Obviously, I'm someone who doesn't think it does.

> Well, you're the one who asked.

No, I asked eyelidlessness, whose answer was the opposite of yours.

Welcome to forums, where all questions are asked for anyone to answer! :)
> Let me ask this question: Do you want the operating system to load the URL every time you simply copy and paste a URL? If not, then how is this case any different?

No, and here I think there is some burden of proof to suggest that they’re the same. Copying a URL does not imply that anyone will access it. Sharing it to another recipient has no purpose other than to prompt accessing it.

> There's some discussion of use cases in another comment: https://news.ycombinator.com/item?id=38031177

Of those, the most compelling is the abortion pills site. It shares with the piracy example the possibility of being implicated in visiting a site when one hasn’t, and undue repercussions for that implication. Both are a stretch in terms of the likelihood of legal success (because neither actually produces a visit to the actual web page), but the abortion pills example is more compelling because political realities make injustice in that case more likely. I’ll admit this does give me some pause, but I’m not convinced it’s any more a threat than sharing the unvisited link.

> However, in general, I consider the term "legitimate" to be user-hostile. Who decides which use cases are legitimate or not? We shouldn't need to prove that our usage is "legitimate", by your standard.

I chose the term carefully, specifically because the most obvious use case I could think of is categorically not legitimate: sending known-harmful resources to unwitting others for malicious purposes.

> Some people claim, "You don't need privacy if you have nothing to hide", and that's fundamentally wrongheaded. The right to privacy should be assumed, unless there's a serious, overriding counterpoint.

I’m not sure why you feel this is necessary to point out as a response here.

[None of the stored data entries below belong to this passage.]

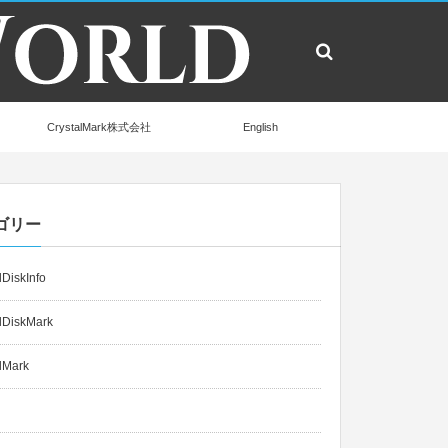
CrystalMark株式会社
English
ゴリー
lDiskInfo
lDiskMark
lMark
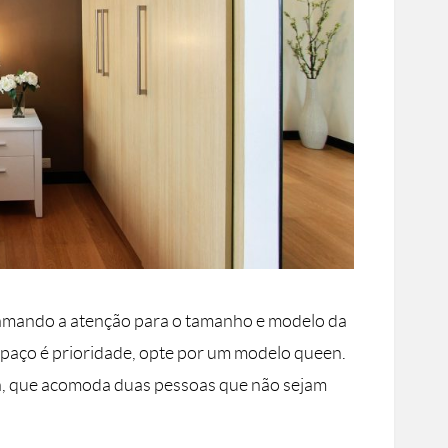
amando a atenção para o tamanho e modelo da
paço é prioridade, opte por um modelo queen.
a, que acomoda duas pessoas que não sejam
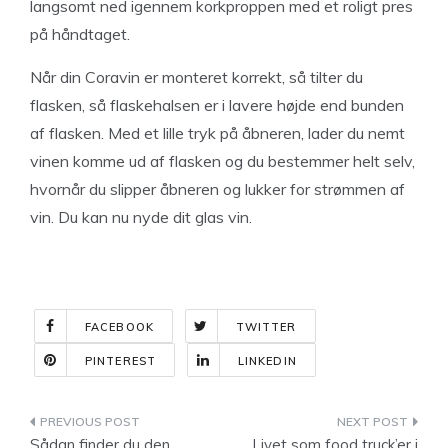
langsomt ned igennem korkproppen med et roligt pres
på håndtaget.
Når din Coravin er monteret korrekt, så tilter du
flasken, så flaskehalsen er i lavere højde end bunden
af flasken. Med et lille tryk på åbneren, lader du nemt
vinen komme ud af flasken og du bestemmer helt selv,
hvornår du slipper åbneren og lukker for strømmen af
vin. Du kan nu nyde dit glas vin.
FACEBOOK
TWITTER
PINTEREST
LINKEDIN
Indlægsnavigation
Sådan finder du den
Livet som food truck’er i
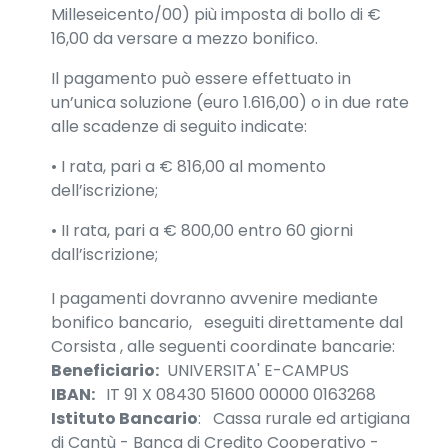
Milleseicento/00) più imposta di bollo di €
16,00 da versare a mezzo bonifico.
Il pagamento può essere effettuato in
un’unica soluzione (euro 1.616,00) o in due rate
alle scadenze di seguito indicate:
• I rata, pari a € 816,00 al momento
dell’iscrizione;
• II rata, pari a € 800,00 entro 60 giorni
dall’iscrizione;
I pagamenti dovranno avvenire mediante
bonifico bancario, eseguiti direttamente dal
Corsista , alle seguenti coordinate bancarie:
Beneficiario:
UNIVERSITA' E-CAMPUS
IBAN:
IT 91 X 08430 51600 00000 0163268
Istituto Bancario
: Cassa rurale ed artigiana
di Cantù - Banca di Credito Cooperativo -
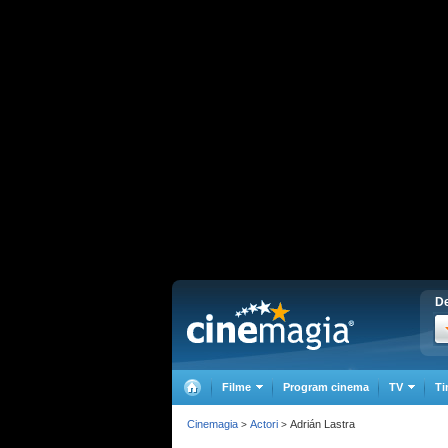
De
Filme
Program cinema
TV
Ti
Cinemagia
Actori
Adrián Lastra
>
>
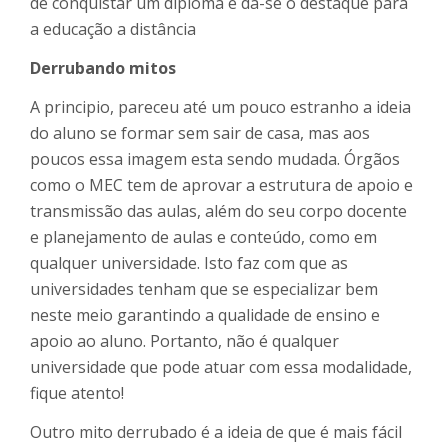
de conquistar um diploma e dá-se o destaque para
a educação a distância
Derrubando mitos
A principio, pareceu até um pouco estranho a ideia
do aluno se formar sem sair de casa, mas aos
poucos essa imagem esta sendo mudada. Órgãos
como o MEC tem de aprovar a estrutura de apoio e
transmissão das aulas, além do seu corpo docente
e planejamento de aulas e conteúdo, como em
qualquer universidade. Isto faz com que as
universidades tenham que se especializar bem
neste meio garantindo a qualidade de ensino e
apoio ao aluno. Portanto, não é qualquer
universidade que pode atuar com essa modalidade,
fique atento!
Outro mito derrubado é a ideia de que é mais fácil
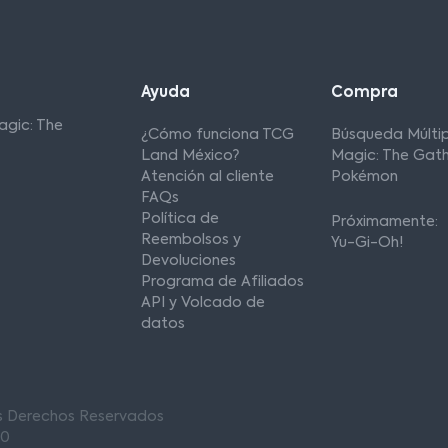
Ayuda
Compra
agic: The
¿Cómo funciona TCG
Búsqueda Múltip
Land México?
Magic: The Gath
Atención al cliente
Pokémon
FAQs
Política de
Próximamente:
Reembolsos y
Yu-Gi-Oh!
Devoluciones
Programa de Afiliados
API y Volcado de
datos
os Derechos Reservados
00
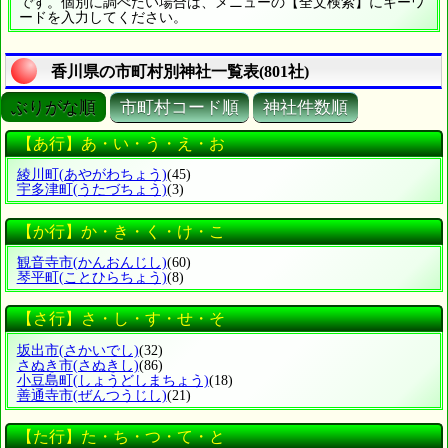
です。個別に調べたい場合は、メニューの【全文検索】にキーワ
ードを入力してください。
香川県の市町村別神社一覧表(801社)
ぶりがな順
市町村コード順
神社件数順
【あ行】あ・い・う・え・お
綾川町
(あやがわちょう)
(45)
宇多津町
(うたづちょう)
(3)
【か行】か・き・く・け・こ
観音寺市
(かんおんじし)
(60)
琴平町
(ことひらちょう)
(8)
【さ行】さ・し・す・せ・そ
坂出市
(さかいでし)
(32)
さぬき市
(さぬきし)
(86)
小豆島町
(しょうどしまちょう)
(18)
善通寺市
(ぜんつうじし)
(21)
【た行】た・ち・つ・て・と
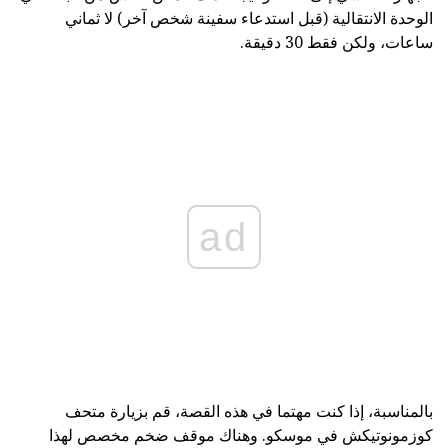
الوحدة الانتقالية (قبل استدعاء سفينة شخص آخر) لا ثماني
ساعات، ولكن فقط 30 دقيقة.
ad
بالمناسبة، إذا كنت مهتما في هذه القصة، قم بزيارة متحف
كوزمونوتيكش في موسكو. وهناك موقف ضخم مخصص لهذا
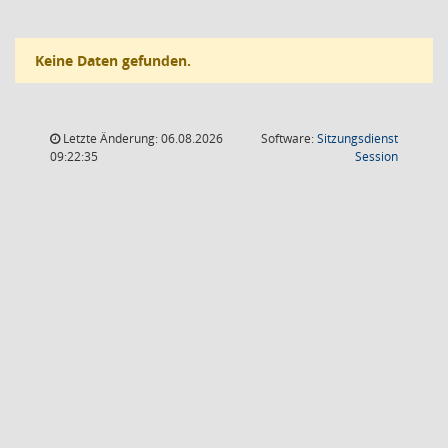
Keine Daten gefunden.
Letzte Änderung: 06.08.2026
Software:
Sitzungsdienst
(Wird in
09:22:35
Session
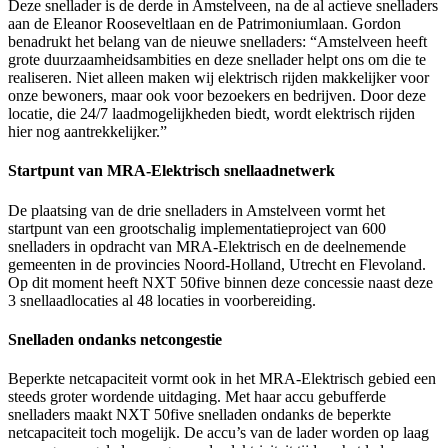
Deze snellader is de derde in Amstelveen, na de al actieve snelladers
aan de Eleanor Rooseveltlaan en de Patrimoniumlaan. Gordon
benadrukt het belang van de nieuwe snelladers: “Amstelveen heeft
grote duurzaamheidsambities en deze snellader helpt ons om die te
realiseren. Niet alleen maken wij elektrisch rijden makkelijker voor
onze bewoners, maar ook voor bezoekers en bedrijven. Door deze
locatie, die 24/7 laadmogelijkheden biedt, wordt elektrisch rijden
hier nog aantrekkelijker.”
Startpunt van MRA-Elektrisch snellaadnetwerk
De plaatsing van de drie snelladers in Amstelveen vormt het
startpunt van een grootschalig implementatieproject van 600
snelladers in opdracht van MRA-Elektrisch en de deelnemende
gemeenten in de provincies Noord-Holland, Utrecht en Flevoland.
Op dit moment heeft NXT 50five binnen deze concessie naast deze
3 snellaadlocaties al 48 locaties in voorbereiding.
Snelladen ondanks netcongestie
Beperkte netcapaciteit vormt ook in het MRA-Elektrisch gebied een
steeds groter wordende uitdaging. Met haar accu gebufferde
snelladers maakt NXT 50five snelladen ondanks de beperkte
netcapaciteit toch mogelijk. De accu’s van de lader worden op laag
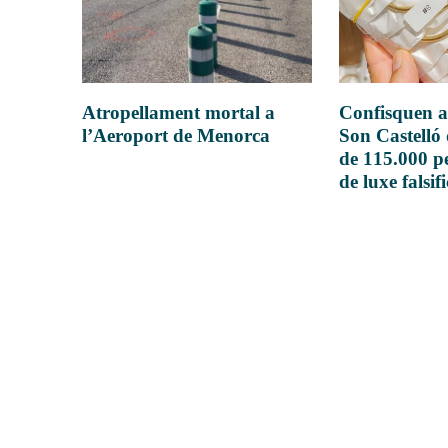
Atropellament mortal a
Confisquen a
l’Aeroport de Menorca
Son Castelló
de 115.000 pe
de luxe falsif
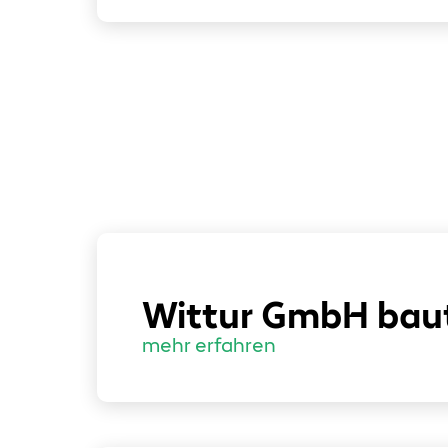
Wittur GmbH baut
mehr erfahren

It’s possible to agree with this principle and still determine that certain applications of it are impertinent.

> No, and here I think there is some burden of proof to suggest that they’re the same.

That's exactly the way sharing worked for many years, until Ventura.

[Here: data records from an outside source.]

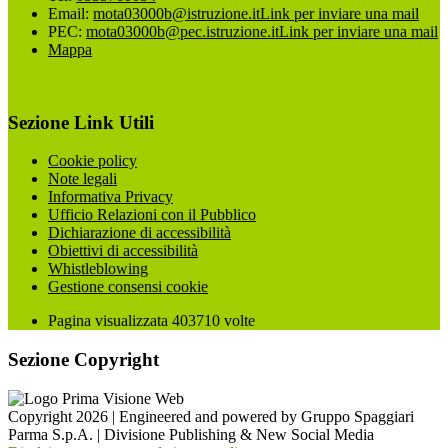
Email:
mota03000b@istruzione.it
Link per inviare una mail
PEC:
mota03000b@pec.istruzione.it
Link per inviare una mail
Mappa
Sezione Link Utili
Cookie policy
Note legali
Informativa Privacy
Ufficio Relazioni con il Pubblico
Dichiarazione di accessibilità
Obiettivi di accessibilità
Whistleblowing
Gestione consensi cookie
Pagina visualizzata
403710
volte
Sezione Copyright
Copyright 2026 | Engineered and powered by Gruppo Spaggiari
Parma S.p.A. | Divisione Publishing & New Social Media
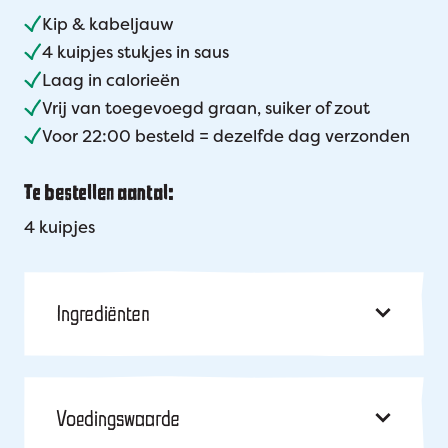
Kip & kabeljauw
4 kuipjes stukjes in saus
Laag in calorieën
Vrij van toegevoegd graan, suiker of zout
Voor 22:00 besteld = dezelfde dag verzonden
Te bestellen aantal:
4 kuipjes
Ingrediënten
Voedingswaarde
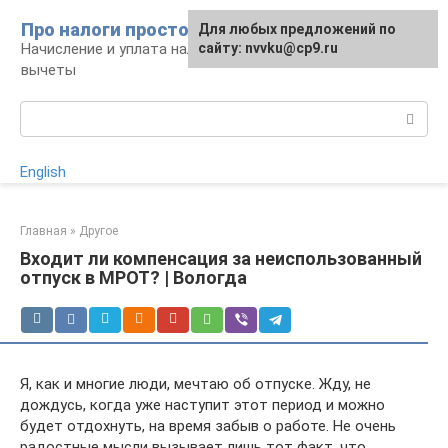
Перейти
Про налоги просто
Для любых предложений по
к
Начисление и уплата налогов, налоговые
сайту: nvvku@cp9.ru
контенту
вычеты
Поиск:
English
Главная
»
Другое
Входит ли компенсация за неиспользованный
отпуск в МРОТ? | Вологда
Я, как и многие люди, мечтаю об отпуске. Жду, не
дождусь, когда уже наступит этот период и можно
будет отдохнуть, на время забыв о работе. Не очень
радостные мысли вызывает лишь тот факт, что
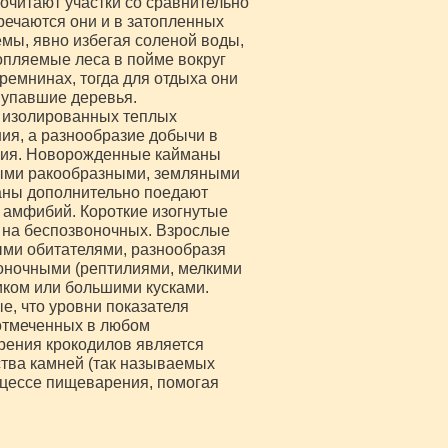
очитают участки со сравнительно
речаются они и в затопленных
мы, явно избегая соленой воды,
опляемые леса в пойме вокруг
ремнинах, тогда для отдыха они
 упавшие деревья.
 изолированных теплых
ния, а разнообразие добычи в
илия. Новорожденные кайманы
ыми ракообразными, земляными
аны дополнительно поедают
х амфибий. Короткие изогнутые
ы на беспозвоночных. Взрослые
ми обитателями, разнообразя
оночными (рептилиями, мелкими
иком или большими кусками.
е, что уровни показателя
 отмеченных в любом
рения крокодилов является
тва камней (так называемых
оцессе пищеварения, помогая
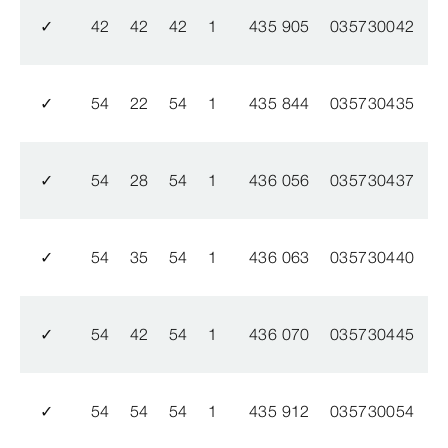
✓
42
42
42
1
435 905
035730042
✓
54
22
54
1
435 844
035730435
✓
54
28
54
1
436 056
035730437
✓
54
35
54
1
436 063
035730440
✓
54
42
54
1
436 070
035730445
✓
54
54
54
1
435 912
035730054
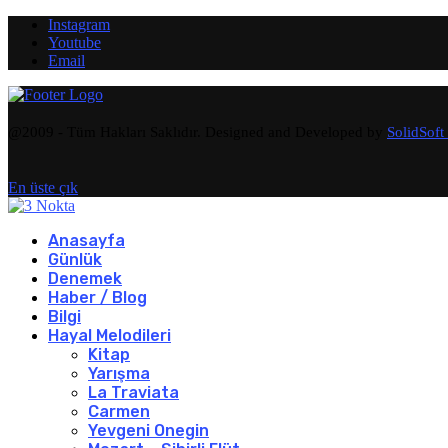
Instagram
Youtube
Email
@2009 - Tüm Hakları Saklıdır. Designed and Developed by
SolidSoft
En üste çık
Anasayfa
Günlük
Denemek
Haber / Blog
Bilgi
Hayal Melodileri
Kitap
Yarışma
La Traviata
Carmen
Yevgeni Onegin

> Sharing it to another recipient has no purpose other than to prompt accessing it.

Says you, but that's not universally true. And when you talk about another "recipient", it's important to clarify that sharing is between apps on your own system. Sharing between people may or may not occur as a result of that, which is another reason why I liken it to copy and paste.

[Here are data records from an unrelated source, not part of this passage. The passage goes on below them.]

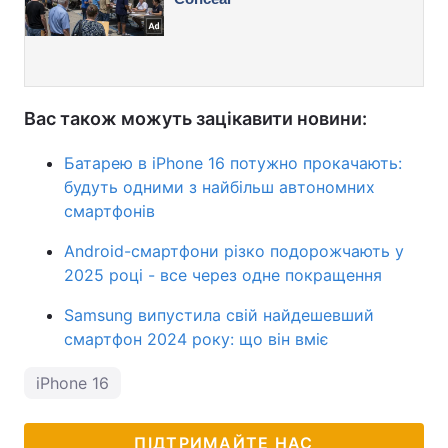
Вас також можуть зацікавити новини:
Батарею в iPhone 16 потужно прокачають:
будуть одними з найбільш автономних
смартфонів
Android-смартфони різко подорожчають у
2025 році - все через одне покращення
Samsung випустила свій найдешевший
смартфон 2024 року: що він вміє
iPhone 16
ПІДТРИМАЙТЕ НАС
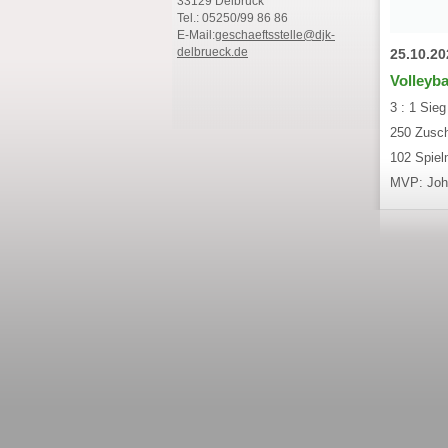
33129 Delbrück
Tel.: 05250/99 86 86
E-Mail:
geschaeftsstelle@djk-
delbrueck.de
25.10.20
Volleyba
3 : 1 Sie
250 Zusc
102 Spiel
MVP: Joh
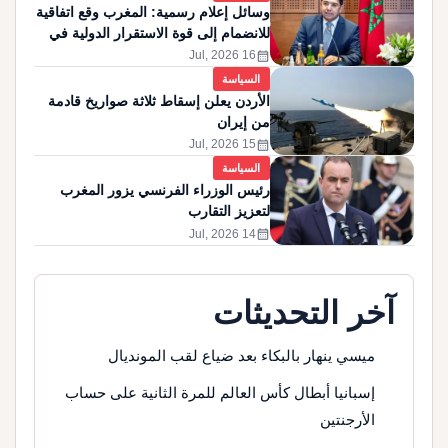
وسائل إعلام رسمية: المغرب وقع اتفاقية
للانضمام إلى قوة الاستقرار الدولية في
غزة
calendar_month
16 Jul, 2026
السياسة
الأردن يعلن إسقاط ثلاثة صواريخ قادمة
من إيران
calendar_month
15 Jul, 2026
السياسة
رئيس الوزراء الفرنسي يزور المغرب
لتعزيز التقارب
calendar_month
14 Jul, 2026
آخر التحديثات
ميسي ينهار بالبكاء بعد ضياع لقب المونديال
إسبانيا أبطال كأس العالم للمرة الثانية على حساب
الأرجنتين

> I’m not sure why you feel this is necessary to point out as a response here.

The point is that privacy is the default. It doesn't need to be justified. As Apple says repeatedly and vehemently, "We believe privacy is a fundamental human right."

> That's exactly the way sharing worked for many years, until Ventura.

I don’t mean that the burden of proof is to show that they could or even should work the same way. I mean the burden of proof is to demonstrate the same principle applies to copying a link as applies to sharing it.

> And when you talk about another "recipient", it's important to clarify that sharing is between apps on your own system. Sharing between people may or may not occur as a result of that, which is another reason why I liken it to copy and paste.

This is a fair point! Particularly because the “share” functionality is overloaded for things which it conceptually shouldn’t be.

> The point is that privacy is the default. It doesn't need to be justified. As Apple says repeatedly and vehemently, "We believe privacy is a fundamental human right."

I’m still not sure why you’re pointing this out to me here. I was never arguing that this warrants an exception to privacy, by default or otherwise. I was questioning the applicability of privacy to the functionality in question. You’ve given me some reason to reconsider that. Not on the basis that I’ve reevaluated the value of privacy per se, but on the basis that I do better see how it might apply in this case.

when sharing links using messages I copy/paste use angle brackets:

  <https://www.example.com>
no preview loaded.

If you paste in a URL it will automatically load and preview the link.